Em dado momento, Bo convida Will para um encontro e os dois se beijam. A cena romântica da mocinha e seu par é interrompida, porém, com um sobressalto: quando Bo coloca a mão na cintura de Will, a garota hesita e se afasta, dando forma a um sentimento de insegurança que muito tem a ver com um julgamento externo. Para mim, esse é um dos momentos mais fortes do filme. Afinal, a cena nos lembra de que ver a si mesma com o olhar do outro é algo que oprime. Não há nada de errado com o nosso próprio corpo até o compararmos com o corpo que é padrão e olharmos para ele como acreditamos que somos olhadas por outras pessoas. É toda essa carga que vem à tona na cena e é um momento necessário para lembrar que estar bem consigo mesma não é um estado que alcançamos e pronto, acabou — é uma construção constante e frequentemente difícil. Apesar de ter desenvolvido uma boa relação com seu corpo, Willowdean também carrega todos esses sentimentos e a mão de Bo na sua cintura é um gatilho.

Esse afastamento se resolve depois, em outro importante clichê entregue pelo filme: o final feliz com o mocinho. Não é comum que personagens fora do padrão consigam chegar ao final feliz com seu par romântico, mas Dumplin’ não falha nesse ponto.
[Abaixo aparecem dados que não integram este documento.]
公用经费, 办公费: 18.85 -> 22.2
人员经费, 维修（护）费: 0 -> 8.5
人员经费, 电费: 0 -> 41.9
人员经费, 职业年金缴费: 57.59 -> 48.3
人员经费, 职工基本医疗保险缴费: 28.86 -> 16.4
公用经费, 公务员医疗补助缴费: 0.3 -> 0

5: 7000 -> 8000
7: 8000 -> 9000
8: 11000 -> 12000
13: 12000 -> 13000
Will e Bo se acertam, terminando o filme com o tradicional beijo adolescente apaixonado. “Ele é só um cara no trabalho dela [Will] que tem sua própria vida e seus próprios desafios. E aconteceu dele encontrar alguém com quem ele se conecta, então por que não gostaria dela? Ela o vê como um cara incrível, mas ele também a vê como uma garota bonita e poderosa. Esse é o ponto. […] Não tem que ter uma barreira e não importa o que as outras pessoas pensam, porque os dois estão a fim”, diz Danielle Macdonald em uma entrevista para a revista Elle.
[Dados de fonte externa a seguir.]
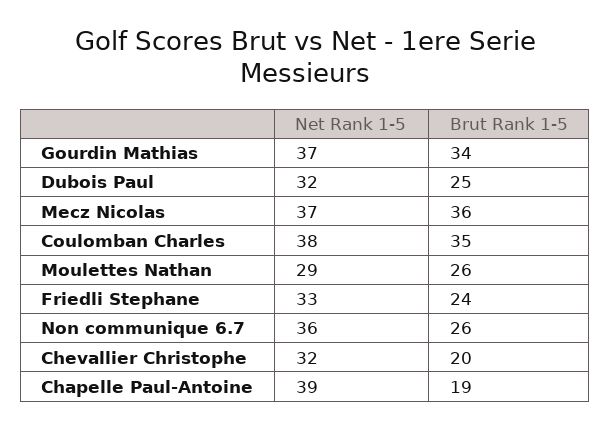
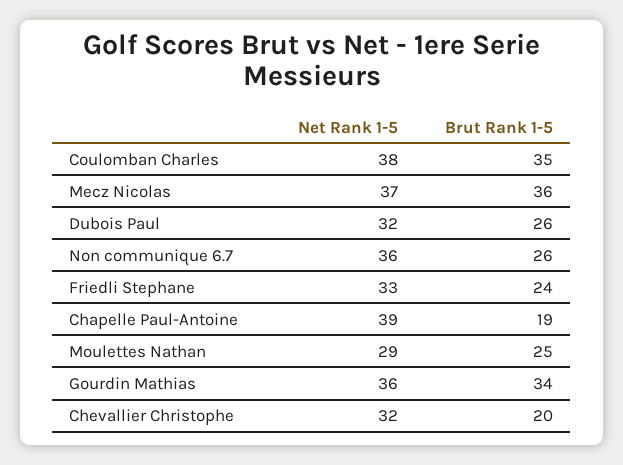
Net Rank 1-5, Gourdin Mathias: 37 -> 36
Brut Rank 1-5, Dubois Paul: 25 -> 26
Brut Rank 1-5, Moulettes Nathan: 26 -> 25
Como um ponto fraco, talvez, fica o excesso de frases feitas. Mas, aqui, vale pensar no público que vai assistir ao filme: não é para todo mundo que algumas das falas vão soar “batidas”, e é válido pecar pelo excesso na hora de reforçar a mensagem do que abrir espaço para dúvidas. Se você já acompanha discussões do tema, ouvir que “todo corpo é um corpo de verão” pode parecer simples demais. Por outro lado, isso pode ser um primeiro impacto para muita gente, principalmente se considerarmos que essa é uma produção feita para adolescentes. Como uma obra cinematográfica, ok, não é o ápice da sofisticação, mas Dumplin’ entrega a mensagem a que se propõe sem derrapar na pista e isso já é motivo para comemorar. Afinal, mesmo que filmes e séries estejam se preocupando mais com o discurso que transmitem, ainda há aqueles que fazem isso de forma bastante problemática.
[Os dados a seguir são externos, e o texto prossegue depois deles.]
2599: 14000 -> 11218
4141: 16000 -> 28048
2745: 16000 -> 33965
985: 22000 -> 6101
No fim, Dumplin’ é um bom filme, balanceando ao mesmo tempo a proposta de trazer coisas fora do comum e os clichês mais típicos do universo das comédias românticas adolescentes. É bom ver mais produções que levam para as telas pessoas que não estão acostumadas a se ver representadas e a ocupar esses lugares, e Willowdean faz isso com gosto. Que seja um exemplo para que, logo, se torne apenas uma opção entre tantas.